Yes, and this is separate from the BYOK settings above. OpenAI's own Codex documentation explicitly lists Cursor, alongside VS Code and Windsurf, as a supported code editor for the Codex IDE extension, since Cursor is built on the same VS Code extension architecture.

bash
# install the Codex CLI first, this also powers the IDE extension
npm install -g @openai/codex

# or with Homebrew
brew install codex

# then inside Cursor's Extensions panel, search for the official OpenAI Codex
# extension and install it, same as installing any VS Code extension

Once installed, Codex inside Cursor authenticates the same two ways it does everywhere else, sign in with a ChatGPT Plus, Pro, Business, or Enterprise account for included usage, or supply an API key for pay per token billing through your OpenAI Platform account instead.

bash
# authenticate Codex with an API key instead of a ChatGPT login
echo "$OPENAI_API_KEY" | codex login --with-api-key

How I Actually Set This Up

I run Claude models as my default in Cursor through my Anthropic key for most day to day coding, and keep the Codex extension installed separately for tasks where I specifically want to compare its output or hand off a long running background task to Codex Cloud. Having both available in the same editor turned out more useful than picking one permanently.

The Result

Setup for both took under ten minutes combined once I had both API keys ready. The BYOK settings unlocked models beyond what my Cursor plan included, and the Codex extension gave me OpenAI's own agent running natively inside the same window, no separate app needed.

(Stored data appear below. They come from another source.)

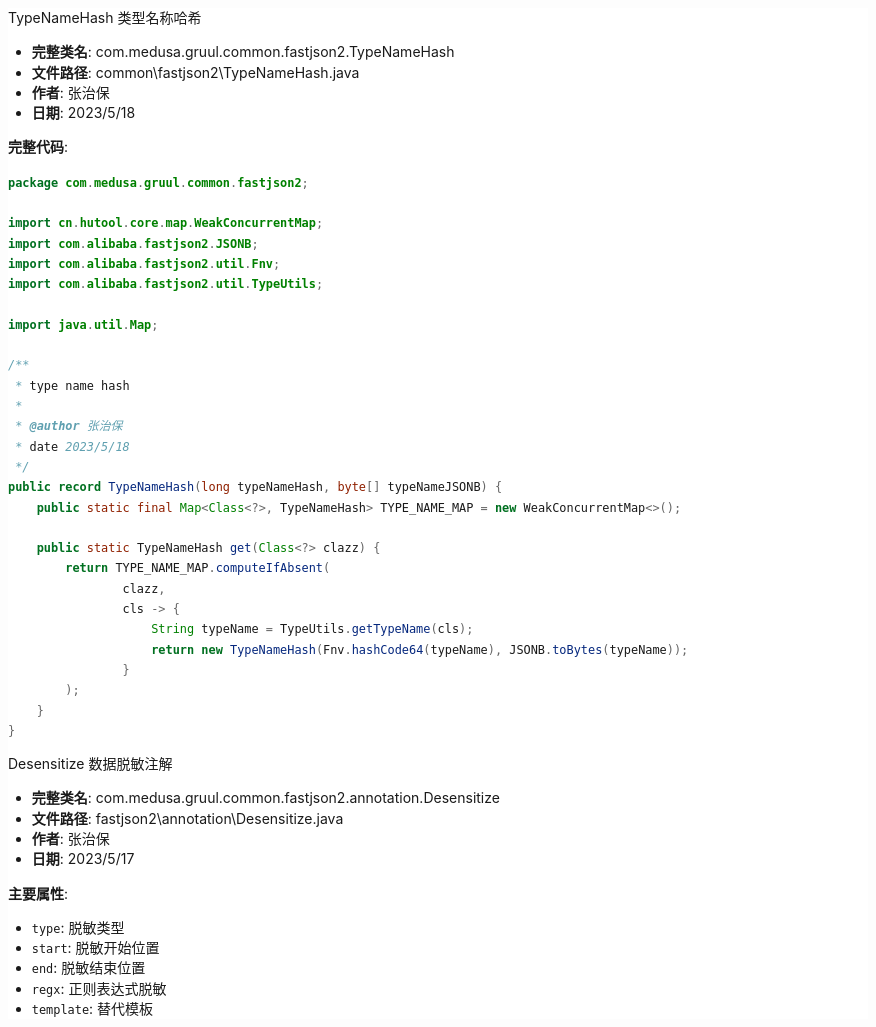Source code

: 
TypeNameHash 类型名称哈希

- **完整类名**: com.medusa.gruul.common.fastjson2.TypeNameHash
- **文件路径**: common\fastjson2\TypeNameHash.java
- **作者**: 张治保
- **日期**: 2023/5/18

**完整代码**:
```java
package com.medusa.gruul.common.fastjson2;

import cn.hutool.core.map.WeakConcurrentMap;
import com.alibaba.fastjson2.JSONB;
import com.alibaba.fastjson2.util.Fnv;
import com.alibaba.fastjson2.util.TypeUtils;

import java.util.Map;

/**
 * type name hash
 *
 * @author 张治保
 * date 2023/5/18
 */
public record TypeNameHash(long typeNameHash, byte[] typeNameJSONB) {
    public static final Map<Class<?>, TypeNameHash> TYPE_NAME_MAP = new WeakConcurrentMap<>();

    public static TypeNameHash get(Class<?> clazz) {
        return TYPE_NAME_MAP.computeIfAbsent(
                clazz,
                cls -> {
                    String typeName = TypeUtils.getTypeName(cls);
                    return new TypeNameHash(Fnv.hashCode64(typeName), JSONB.toBytes(typeName));
                }
        );
    }
}
```


Desensitize 数据脱敏注解

- **完整类名**: com.medusa.gruul.common.fastjson2.annotation.Desensitize
- **文件路径**: fastjson2\annotation\Desensitize.java
- **作者**: 张治保
- **日期**: 2023/5/17

**主要属性**:
- `type`: 脱敏类型
- `start`: 脱敏开始位置
- `end`: 脱敏结束位置
- `regx`: 正则表达式脱敏
- `template`: 替代模板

Verdict. There is no dedicated Cursor API key to hunt for, and that is fine, BYOK with an OpenAI or Anthropic key covers most needs in under five minutes. OpenAI Codex genuinely runs inside Cursor too, through the official extension, not through the BYOK settings, so treat them as two separate setups solving two different needs.

Should You Bother

If you already pay for OpenAI or Anthropic API credits elsewhere, BYOK in Cursor is worth the five minute setup, it stops you paying twice for the same usage. If you specifically want OpenAI's Codex agent and its background cloud execution, install the dedicated extension rather than trying to get the same experience through the generic API key fields.